**Text under study**

Two Questions You Should Ask Before Taking an At Home DNA Test
For less than $100, companies are offering to look at a string of your DNA and tell you everything. Are you at risk of developing diabetes, cancer or arthritis? Where does your family come from? What are the chances you carry a harmful gene you could pass on to your children?
As the costs for those tests have dropped, the information they can provide has exploded. At-home testing has become a big business. In a scramble for all that money, companies have been marketing beyond what they can prove. Regulators have tried to stop the worst abuses, but things change so rapidly, it's hard to keep up.
According to the Food and Drug Administration and the Centers for Disease Control, at home or “...direct to consumer genetic tests aren’t a suitable substitute for a traditional health care evaluation. Medical exams that include conventional laboratory tests like blood chemistry and lipid profiles are a more appropriate starting point for diagnosing diseases and assessing preventive measures.”
That doesn't mean the tests are worthless, you just have to understand what you're getting into. I'm adopted, so I didn't have any idea of my biological family's medical history. I took a test in 2015 to learn more about what my potential genetic risk factors might be. Turns out, a lot of the information the testing company gave me wasn't based on good science. However, because another person I was related to took the test, it did help me eventually find (and meet) my birth mother.
Things worked out great for me, but there are huge pitfalls for someone who's not prepared. If you're considering taking a DNA test, here are two of the important things you should consider.
First, your family may not be who you think. Early users of these tests were people trying to figure out who a child's parent was. There are cases of people who took tests for fun, and later found out the loved ones they thought were their birth parents... weren't. It's not a common occurrence, but would you be able to handle the news if you found out it was true for you?
Second, what type of test will you take? Y-DNA, mtDNA and atDNA are all designed to give you more information about who you're related to and your genetic heritage.

**Dataset entries**

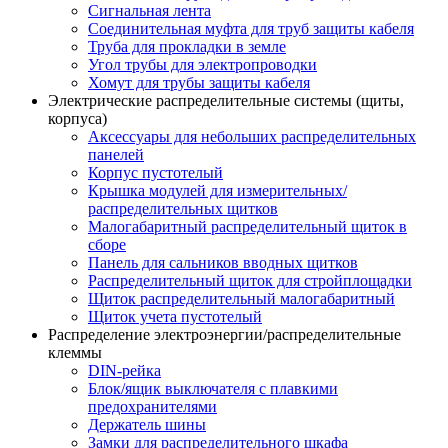
Сигнальная лента
Соединительная муфта для труб защиты кабеля
Труба для прокладки в земле
Угол трубы для электропроводки
Хомут для трубы защиты кабеля
Электрические распределительные системы (щиты,
корпуса)
Аксессуары для небольших распределительных
панелей
Корпус пустотелый
Крышка модулей для измерительных/
распределительных щитков
Малогабаритный распределительный щиток в
сборе
Панель для сальников вводных щитков
Распределительный щиток для стройплощадки
Щиток распределительный малогабаритный
Щиток учета пустотелый
Распределение электроэнергии/распределительные
клеммы
DIN-рейка
Блок/ящик выключателя с плавкими
предохранителями
Держатель шины
Замки для распределительного шкафа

**Exercise**
Answer these questions from the article on at-home DNA tests.
(a) In what year did the writer take a DNA test?
(b) Which two agencies are cited as saying these tests aren't a suitable substitute for a traditional health care evaluation?
(c) Which three types of test are named?
The records aren't needed for this exercise.

**Written response**
(a) 2015
(b) The Food and Drug Administration and the Centers for Disease Control
(c) Y-DNA, mtDNA and atDNA